DATA SHOWN:
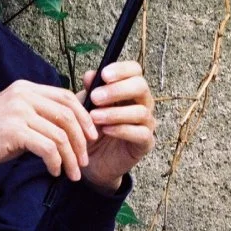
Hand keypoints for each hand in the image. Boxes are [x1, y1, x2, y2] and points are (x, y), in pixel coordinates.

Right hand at [0, 78, 98, 181]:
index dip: (83, 117)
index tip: (92, 136)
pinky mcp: (14, 131)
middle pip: (67, 115)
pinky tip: (54, 171)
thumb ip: (41, 115)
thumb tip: (72, 126)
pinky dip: (55, 162)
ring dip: (70, 157)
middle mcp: (23, 95)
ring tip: (72, 173)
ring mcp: (18, 111)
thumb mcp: (17, 117)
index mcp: (26, 88)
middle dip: (81, 140)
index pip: (66, 97)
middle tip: (84, 160)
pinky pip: (47, 148)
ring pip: (59, 134)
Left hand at [78, 59, 155, 191]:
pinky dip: (123, 130)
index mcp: (128, 89)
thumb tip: (90, 75)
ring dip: (115, 113)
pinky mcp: (145, 143)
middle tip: (95, 98)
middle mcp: (142, 103)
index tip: (104, 75)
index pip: (135, 70)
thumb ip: (88, 91)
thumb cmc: (90, 128)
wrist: (90, 160)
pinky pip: (141, 133)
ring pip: (141, 111)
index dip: (122, 70)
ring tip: (94, 117)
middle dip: (117, 90)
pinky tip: (106, 130)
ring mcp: (146, 123)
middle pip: (141, 87)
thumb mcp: (84, 107)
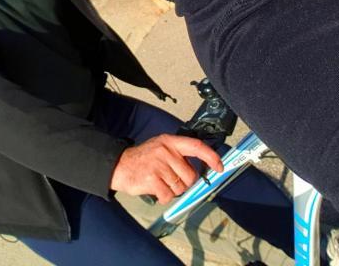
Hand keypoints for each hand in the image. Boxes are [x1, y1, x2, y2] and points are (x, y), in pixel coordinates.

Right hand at [109, 134, 223, 203]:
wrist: (119, 165)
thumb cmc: (143, 159)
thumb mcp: (161, 149)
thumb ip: (178, 157)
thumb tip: (199, 174)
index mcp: (170, 142)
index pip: (196, 146)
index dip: (211, 157)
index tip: (219, 167)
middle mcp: (166, 151)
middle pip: (190, 176)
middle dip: (184, 182)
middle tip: (169, 178)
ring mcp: (159, 165)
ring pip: (180, 188)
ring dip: (172, 190)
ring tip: (159, 181)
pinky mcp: (152, 180)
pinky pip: (168, 196)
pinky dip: (163, 197)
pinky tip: (154, 189)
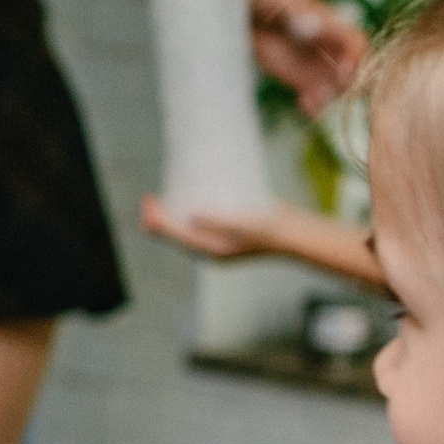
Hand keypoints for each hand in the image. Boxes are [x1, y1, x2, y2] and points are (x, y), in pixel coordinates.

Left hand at [137, 193, 384, 287]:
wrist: (294, 234)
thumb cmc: (269, 231)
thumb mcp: (242, 224)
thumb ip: (217, 220)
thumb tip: (191, 215)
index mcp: (210, 251)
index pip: (174, 236)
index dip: (156, 220)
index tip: (149, 201)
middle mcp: (211, 247)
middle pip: (176, 233)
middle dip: (159, 217)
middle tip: (149, 197)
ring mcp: (219, 239)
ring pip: (186, 228)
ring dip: (172, 213)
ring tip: (163, 194)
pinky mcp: (228, 228)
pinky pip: (201, 221)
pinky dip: (189, 209)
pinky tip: (188, 192)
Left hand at [248, 0, 367, 117]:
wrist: (238, 13)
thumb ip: (293, 12)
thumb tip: (312, 25)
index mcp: (326, 22)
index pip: (355, 42)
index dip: (355, 58)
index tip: (343, 72)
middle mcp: (325, 45)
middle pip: (350, 68)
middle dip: (345, 83)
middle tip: (327, 93)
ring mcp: (313, 62)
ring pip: (334, 85)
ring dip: (329, 97)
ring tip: (311, 102)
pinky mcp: (297, 77)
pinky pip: (314, 94)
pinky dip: (314, 104)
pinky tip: (304, 107)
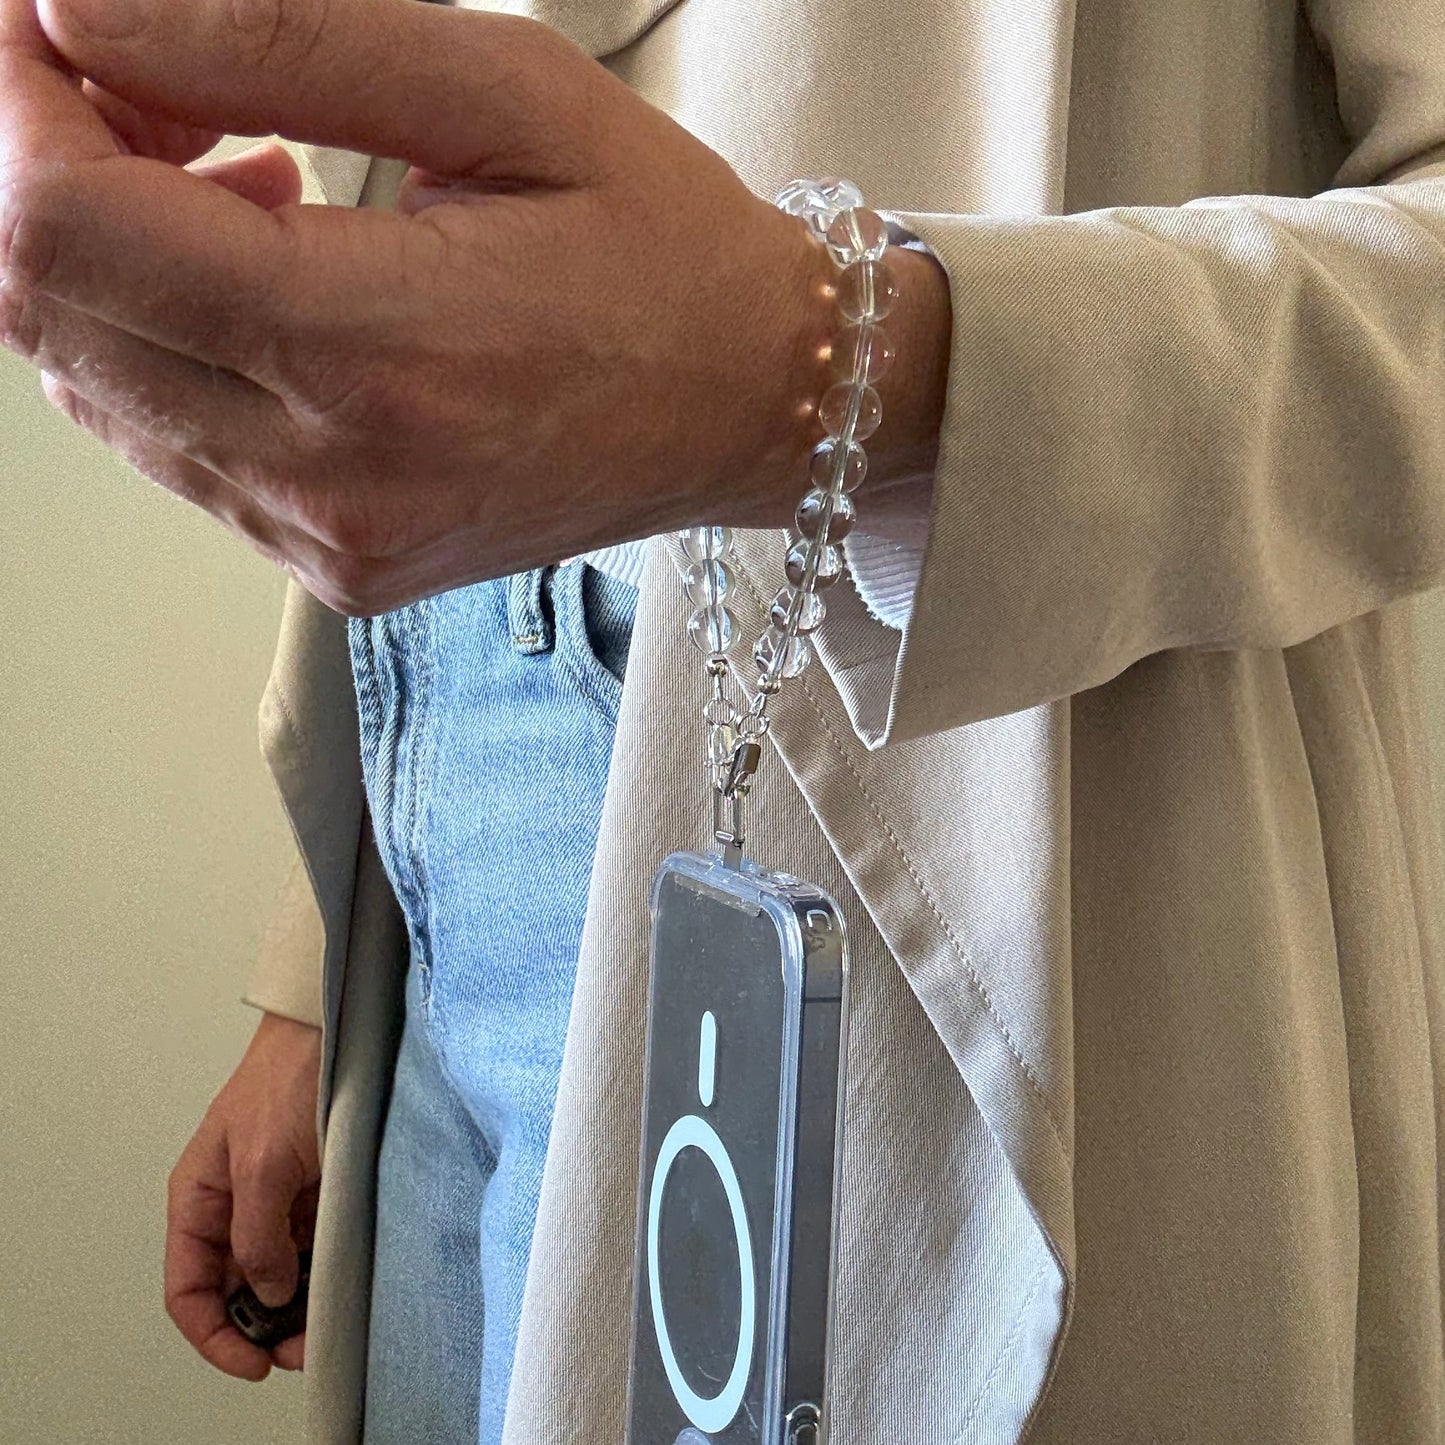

WORK TO COMPLETE: Only the pictures are to be left out; repeat everything else in the records above exactly.

RESULT OF THIS TASK:
Hand keypoints for each hand in the image. Boxes are [x1, y1, x2, y2] and points are (x, y), in pixel coordinates.

Right hand at [0, 78, 98, 181]:
index dip: (83, 117)
index tip: (92, 136)
pinky mcp: (14, 131)
middle pip: (67, 115)
pinky tip: (54, 171)
thumb ip: (41, 115)
thumb tip: (72, 126)
pinky dip: (55, 162)
ring dip: (70, 157)
middle mcp: (23, 95)
ring tip: (72, 173)
ring mcp: (18, 111)
thumb mcp: (17, 117)
index mcp: (26, 88)
middle dip: (81, 140)
index pip: (66, 97)
middle tip: (84, 160)
pinky pip: (47, 148)
ring pip: (59, 134)
Left hand at [78, 59, 155, 191]:
pinky dip: (123, 130)
index mcp: (128, 89)
thumb tip: (90, 75)
ring dip: (115, 113)
pinky mcp: (145, 143)
middle tip: (95, 98)
middle mcp: (142, 103)
index tip: (104, 75)
index pip: (135, 70)
thumb ip: (88, 91)
thumb cmc: (90, 128)
wrist: (90, 160)
pinky pip: (141, 133)
ring pip: (141, 111)
index dip: (122, 70)
ring tip: (94, 117)
middle dip: (117, 90)
pinky tip: (106, 130)
ring mcp: (146, 123)
middle pip: (141, 87)
thumb mcp: (84, 107)
Hand keypoints for each hand in the image. Boxes are [x1, y1, x2, y2] and points are (x, y), in pixel coordinates.

Right hand at [109, 134, 223, 203]:
wrist: (119, 165)
thumb cmc: (143, 159)
thumb mcp: (161, 149)
thumb ip: (178, 157)
thumb tip: (199, 174)
index mcp: (170, 142)
index pip: (196, 146)
index dip: (211, 157)
index tip: (219, 167)
middle mcp: (166, 151)
middle pip: (190, 176)
middle dip: (184, 182)
middle tip: (169, 178)
ring mcp: (159, 165)
ring pip: (180, 188)
ring dip: (172, 190)
ring tip: (159, 181)
pinky mcp: (152, 180)
pinky pip: (168, 196)
pinky dip: (163, 197)
pinky tip: (154, 189)
Hand keypoints for each hand in the image. Boxes are [x1, y1, x2, y2] and points are (x, y), in pixel coordinates.

Left hand at [137, 193, 384, 287]:
wrist: (294, 234)
thumb cmc: (269, 231)
thumb mcp: (242, 224)
thumb ip: (217, 220)
thumb tip: (191, 215)
index mcp: (210, 251)
index pip: (174, 236)
index dip: (156, 220)
index tip: (149, 201)
middle mcp: (211, 247)
middle pip: (176, 233)
middle dip: (159, 217)
middle tip: (149, 197)
ring mcp: (219, 239)
ring pip: (186, 228)
ring dip: (172, 213)
ring tip: (163, 194)
pinky mcp: (228, 228)
pinky pip: (201, 221)
pinky dip: (189, 209)
pinky tip: (188, 192)
Left hand at [248, 0, 367, 117]:
wrist: (238, 13)
thumb ip: (293, 12)
thumb tip: (312, 25)
index mcp: (326, 22)
index pip: (355, 42)
index dip: (355, 58)
index tip: (343, 72)
middle mcp: (325, 45)
middle pip: (350, 68)
middle dip: (345, 83)
middle tip: (327, 93)
ring mcp: (313, 62)
ring pip: (334, 85)
ring dip: (329, 97)
ring tip: (311, 102)
pinky mcp: (297, 77)
pinky pip: (314, 94)
pinky dip: (314, 104)
pinky tip: (304, 107)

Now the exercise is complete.